25. A method for analysis, comprising:

electronically receiving sequence data related to a first number of sequences, the first number of sequences including a plurality of sequences having been cut by a plurality of zinc finger nucleases (ZFNs) and subsequently repaired, a first portion of the first number of sequences having been cut by a first ZFN and subsequently repaired and a second portion of the first number of sequences having been cut by a second ZFN and subsequently repaired; and

electronically determining, based in part on a reference sequence, a second number of sequences which is a subgroup of the first number of sequences, the second number of sequences being selected based on the ZFN used to cut the sequence and at least one characteristic of repair to the sequence, the second number of sequences being less than 1 percent of the first number of sequences.

26. The method of claim 25, wherein the second number of sequences is less than 0.1 percent of the first number of sequences.

27. The method of claim 25, wherein the second number of sequences is less than 0.01 percent of the first number of sequences.

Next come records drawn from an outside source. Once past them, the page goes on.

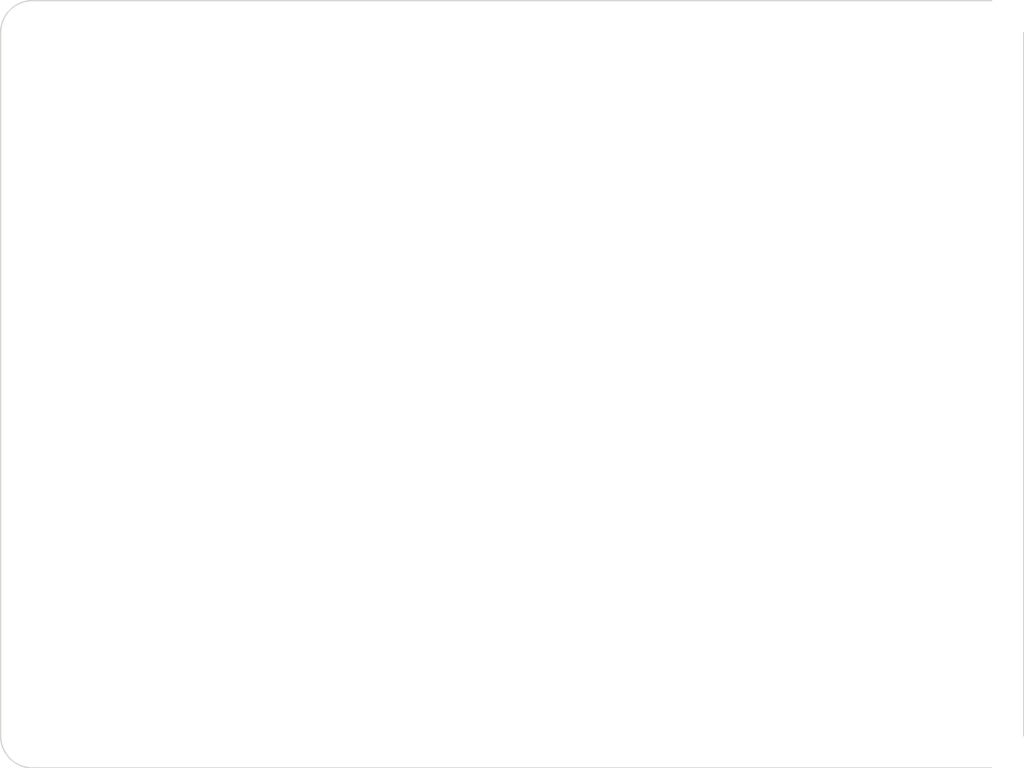
<source format=kicad_pcb>
(kicad_pcb (version 20221018) (generator pcbnew)

  (general
    (thickness 1.6)
  )

  (paper "A4")
  (layers
    (0 "F.Cu" signal)
    (31 "B.Cu" signal)
    (32 "B.Adhes" user "B.Adhesive")
    (33 "F.Adhes" user "F.Adhesive")
    (34 "B.Paste" user)
    (35 "F.Paste" user)
    (36 "B.SilkS" user "B.Silkscreen")
    (37 "F.SilkS" user "F.Silkscreen")
    (38 "B.Mask" user)
    (39 "F.Mask" user)
    (40 "Dwgs.User" user "User.Drawings")
    (41 "Cmts.User" user "User.Comments")
    (42 "Eco1.User" user "User.Eco1")
    (43 "Eco2.User" user "User.Eco2")
    (44 "Edge.Cuts" user)
    (45 "Margin" user)
    (46 "B.CrtYd" user "B.Courtyard")
    (47 "F.CrtYd" user "F.Courtyard")
    (48 "B.Fab" user)
    (49 "F.Fab" user)
    (50 "User.1" user)
    (51 "User.2" user)
    (52 "User.3" user)
    (53 "User.4" user)
    (54 "User.5" user)
    (55 "User.6" user)
    (56 "User.7" user)
    (57 "User.8" user)
    (58 "User.9" user)
  )

  (setup
    (stackup
      (layer "F.SilkS" (type "Top Silk Screen"))
      (layer "F.Paste" (type "Top Solder Paste"))
      (layer "F.Mask" (type "Top Solder Mask") (thickness 0.01))
      (layer "F.Cu" (type "copper") (thickness 0.035))
      (layer "dielectric 1" (type "prepreg") (thickness 1.51) (material "FR4") (epsilon_r 4.5) (loss_tangent 0.02))
      (layer "B.Cu" (type "copper") (thickness 0.035))
      (layer "B.Mask" (type "Bottom Solder Mask") (thickness 0.01))
      (layer "B.Paste" (type "Bottom Solder Paste"))
      (layer "B.SilkS" (type "Bottom Silk Screen"))
      (copper_finish "None")
      (dielectric_constraints no)
    )
    (pad_to_mask_clearance 0)
    (pcbplotparams
      (layerselection 0x00010fc_ffffffff)
      (plot_on_all_layers_selection 0x0000000_00000000)
      (disableapertmacros false)
      (usegerberextensions false)
      (usegerberattributes true)
      (usegerberadvancedattributes true)
      (creategerberjobfile true)
      (dashed_line_dash_ratio 12.000000)
      (dashed_line_gap_ratio 3.000000)
      (svgprecision 4)
      (plotframeref false)
      (viasonmask false)
      (mode 1)
      (useauxorigin false)
      (hpglpennumber 1)
      (hpglpenspeed 20)
      (hpglpendiameter 15.000000)
      (dxfpolygonmode true)
      (dxfimperialunits true)
      (dxfusepcbnewfont true)
      (psnegative false)
      (psa4output false)
      (plotreference true)
      (plotvalue true)
      (plotinvisibletext false)
      (sketchpadsonfab false)
      (subtractmaskfromsilk false)
      (outputformat 1)
      (mirror false)
      (drillshape 1)
      (scaleselection 1)
      (outputdirectory "")
    )
  )

  (net 0 "")

  (gr_line (start 48.26 124.46) (end 48.26 68.58)
    (stroke (width 0.1) (type default)) (layer "Edge.Cuts") (tstamp 39a1e471-8a8e-4abc-a052-c85a3fb77ed0))
  (gr_arc (start 48.26 68.58) (mid 49.003949 66.783949) (end 50.8 66.04)
    (stroke (width 0.1) (type default)) (layer "Edge.Cuts") (tstamp 85b4ffd6-57bc-4841-a252-a03f366d956d))
  (gr_line locked (start 50.8 66.04) (end 127 66.04)
    (stroke (width 0.1) (type default)) (layer "Edge.Cuts") (tstamp 8698fa24-ab44-4d71-9005-ab4a892d5c5b))
  (gr_arc (start 50.8 127) (mid 49.003949 126.256051) (end 48.26 124.46)
    (stroke (width 0.1) (type default)) (layer "Edge.Cuts") (tstamp ab9fe48b-21de-46dd-9513-aa5502da85f2))
  (gr_line locked (start 129.54 68.58) (end 129.54 124.46)
    (stroke (width 0.1) (type default)) (layer "Edge.Cuts") (tstamp b0fd550d-1fbc-4a34-990a-c2de21dacb4b))
  (gr_line locked (start 127 127) (end 50.8 127)
    (stroke (width 0.1) (type default)) (layer "Edge.Cuts") (tstamp bb64b605-7c48-4cbb-9bfb-6729b55a86f7))

)

</source>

28. The method of claim 25, wherein the second number of sequences is less than 0.01 percent of the first number of sequences and the first number of sequences is at least one million sequences.

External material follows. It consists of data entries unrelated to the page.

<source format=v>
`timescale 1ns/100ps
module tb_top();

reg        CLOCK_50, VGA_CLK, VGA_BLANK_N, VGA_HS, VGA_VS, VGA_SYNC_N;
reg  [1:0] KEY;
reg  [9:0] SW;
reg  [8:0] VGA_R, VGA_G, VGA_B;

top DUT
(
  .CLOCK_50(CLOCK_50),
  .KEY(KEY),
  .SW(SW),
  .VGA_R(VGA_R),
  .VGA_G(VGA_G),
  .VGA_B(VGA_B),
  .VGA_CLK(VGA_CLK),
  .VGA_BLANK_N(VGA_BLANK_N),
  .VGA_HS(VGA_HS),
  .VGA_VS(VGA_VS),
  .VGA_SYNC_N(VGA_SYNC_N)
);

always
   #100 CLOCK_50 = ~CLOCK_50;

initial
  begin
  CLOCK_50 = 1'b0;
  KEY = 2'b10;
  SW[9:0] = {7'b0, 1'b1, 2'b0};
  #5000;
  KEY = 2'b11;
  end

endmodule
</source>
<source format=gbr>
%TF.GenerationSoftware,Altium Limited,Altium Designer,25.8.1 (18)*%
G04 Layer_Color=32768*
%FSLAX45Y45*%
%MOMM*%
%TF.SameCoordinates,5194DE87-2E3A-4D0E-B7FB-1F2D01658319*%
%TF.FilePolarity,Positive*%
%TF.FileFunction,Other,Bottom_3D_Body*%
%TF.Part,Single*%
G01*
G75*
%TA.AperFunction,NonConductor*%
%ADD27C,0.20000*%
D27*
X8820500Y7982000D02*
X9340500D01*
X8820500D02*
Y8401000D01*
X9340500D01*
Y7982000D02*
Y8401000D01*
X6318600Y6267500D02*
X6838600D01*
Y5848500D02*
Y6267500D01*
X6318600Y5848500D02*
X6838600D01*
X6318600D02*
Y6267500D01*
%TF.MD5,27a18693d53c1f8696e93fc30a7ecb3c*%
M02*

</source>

29. The method of claim 25, wherein a first characteristic of repair to the sequence includes a measure of at least one of a number of insertions in a target cut region and a number of deletions.

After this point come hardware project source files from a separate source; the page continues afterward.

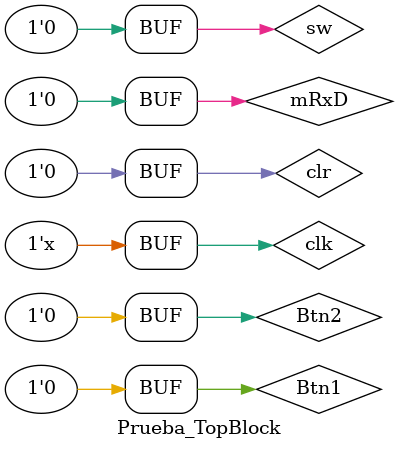
<source format=v>
`timescale 1ns / 1ps


module Prueba_TopBlock;

	// Inputs
	reg clk;
	reg Btn1;
	reg Btn2;
	reg mRxD;
	reg sw;
	reg clr;

	// Outputs
	wire [6:0] Leds7Seg;
	wire [3:0] Enable7Seg;
	wire [2:0] notaSalida;
	wire [3:0] JA;
	wire [2:0] red;
	wire [2:0] green;
	wire [1:0] blue;
	wire hsync;
	wire vsync;

	// Instantiate the Unit Under Test (UUT)
	TopBlock uut (
		.clk(clk), 
		.Btn1(Btn1), 
		.Btn2(Btn2), 
		.mRxD(mRxD), 
		.sw(sw), 
		.Leds7Seg(Leds7Seg), 
		.Enable7Seg(Enable7Seg), 
		.notaSalida(notaSalida), 
		.JA(JA), 
		.clr(clr), 
		.red(red), 
		.green(green), 
		.blue(blue), 
		.hsync(hsync), 
		.vsync(vsync)
	);

	initial begin
		// Initialize Inputs
		clk = 0;
		Btn1 = 0;
		Btn2 = 0;
		mRxD = 0;
		sw = 0;
		clr = 0;

		// Wait 100 ns for global reset to finish
		#100;
		
		clk = 0;
		Btn1 = 0;
		Btn2 = 1;
		mRxD = 0;
		sw = 0;
		clr = 0;
		
		#100;
		clk = 0;
		Btn1 = 0;
		Btn2 = 0;
		mRxD = 0;
		sw = 0;
		clr = 0;
        
		// Add stimulus here

	end
	
always begin #20 clk = ~clk; end
      
endmodule


</source>
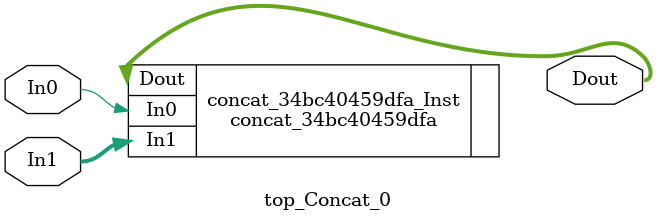
<source format=v>
/************************************************************\
**	Copyright (c) 2012-2024 Anlogic Inc.
**	All Right Reserved.
\************************************************************/
/************************************************************\
**	Build time: Dec 03 2024 17:56:48
**	TD version	:	5.9.122301
************************************************************/
module top_Concat_0
(
  input   [0:0]                 In0,
  input   [4:0]                 In1,
  output  [5:0]                 Dout
);

  concat_34bc40459dfa
  #(
      .PORT_NUM(2),
      .IN_WIDTH_0(1),
      .IN_WIDTH_1(5),
      .OUT_WIDTH(6)
  )concat_34bc40459dfa_Inst
  (
      .In0(In0),
      .In1(In1),
      .Dout(Dout)
  );
endmodule

</source>
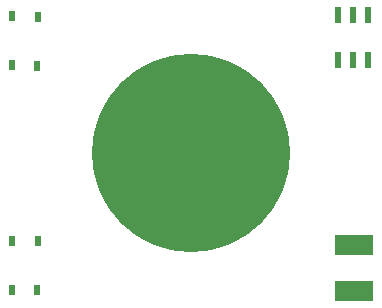
<source format=gbr>
G04 DipTrace 3.2.0.1*
G04 BottomPaste.gbr*
%MOIN*%
G04 #@! TF.FileFunction,Paste,Bot*
G04 #@! TF.Part,Single*
%AMOUTLINE2*
4,1,4,
0.010802,-0.025601,
-0.010853,-0.02558,
-0.010802,0.025601,
0.010853,0.02558,
0.010802,-0.025601,
0*%
%AMOUTLINE8*
4,1,4,
0.009984,0.017637,
0.009701,-0.017794,
-0.009984,-0.017637,
-0.009701,0.017794,
0.009984,0.017637,
0*%
%AMOUTLINE11*
4,1,4,
-0.009984,-0.017637,
-0.009701,0.017794,
0.009984,0.017637,
0.009701,-0.017794,
-0.009984,-0.017637,
0*%
%ADD35C,0.661417*%
%ADD43R,0.125984X0.066929*%
%ADD51OUTLINE2*%
%ADD57OUTLINE8*%
%ADD60OUTLINE11*%
%FSLAX26Y26*%
G04*
G70*
G90*
G75*
G01*
G04 BotPaste*
%LPD*%
D43*
X545906Y-304567D3*
Y-458110D3*
D51*
X593379Y459990D3*
X543378Y460038D3*
X493378Y460088D3*
X593232Y311564D3*
X543234Y311614D3*
X493232Y311663D3*
D35*
X3367Y0D3*
D57*
X-509513Y291987D3*
X-594156Y292664D3*
X-508206Y455367D3*
X-592849Y456045D3*
D60*
Y-291987D3*
X-508206Y-292664D3*
X-594156Y-455367D3*
X-509513Y-456045D3*
M02*

</source>
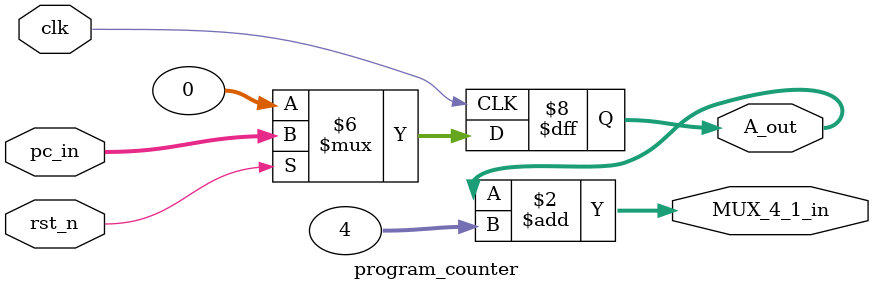
<source format=sv>
module program_counter#(parameter PROG_VALUE = 32)
(
input clk,
input rst_n,
input [31:0] pc_in,
output logic [31:0] MUX_4_1_in,
output logic [PROG_VALUE-1:0] A_out
);

//initial A_out = -4;

//always @(posedge clk or negedge rst_n)
//begin
 //  if(!rst_n)
//        A_out <= 0;
 //  else
 //       begin
 //           if(PCSel)
 //               A_out <= ALU_out;
 //           else
 //               A_out <= A_out + 4;
 //       end   
//end


always_comb
begin
    MUX_4_1_in = A_out + 4;  // pc + 4 adder
end




always @(posedge clk) begin
if (!rst_n)	A_out <= 32'h0000_0000;
else  		A_out <= pc_in;
end



endmodule
</source>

30. A method for analysis, comprising:

electronically receiving sequence data related to a first number of sequences, the first number of sequences including a plurality of sequences having been cut by a plurality of zinc finger nucleases (ZFNs) and subsequently repaired, a first portion of the first number of sequences having been cut by a first ZFN and subsequently repaired and a second portion of the first number of sequences having been cut by a second ZFN and subsequently repaired; and

electronically determining, based in part on the reference sequence, a second number of sequences which is a subgroup of the first number of sequences, the second number of sequences being selected based on the ZFN used to cut the sequence and at least one characteristic of repair to the sequence, the second number of sequences being less than 1 percent of the first number of sequences, wherein the step of electronically determining, based in part on a reference sequence, the second number of sequences includes the steps of:

separating the first number of sequences into a plurality of groups based on the ZFN used to cut the respective sequence;

identifying a plurality of high quality read sequences in the first number of sequences, the plurality of high quality read sequences having a third number of sequences which is less than the first number of sequences and greater than the second number of sequences,

identifying a plurality of unique read sequences from the third number of sequences, the plurality of unique read sequences having a fourth number of sequences which is less than the third number of sequences and greater or lesser than the second number of sequences, and

comparing each of the fourth number of sequences relative to the reference sequence to identify a plurality of high quality alignment sequences.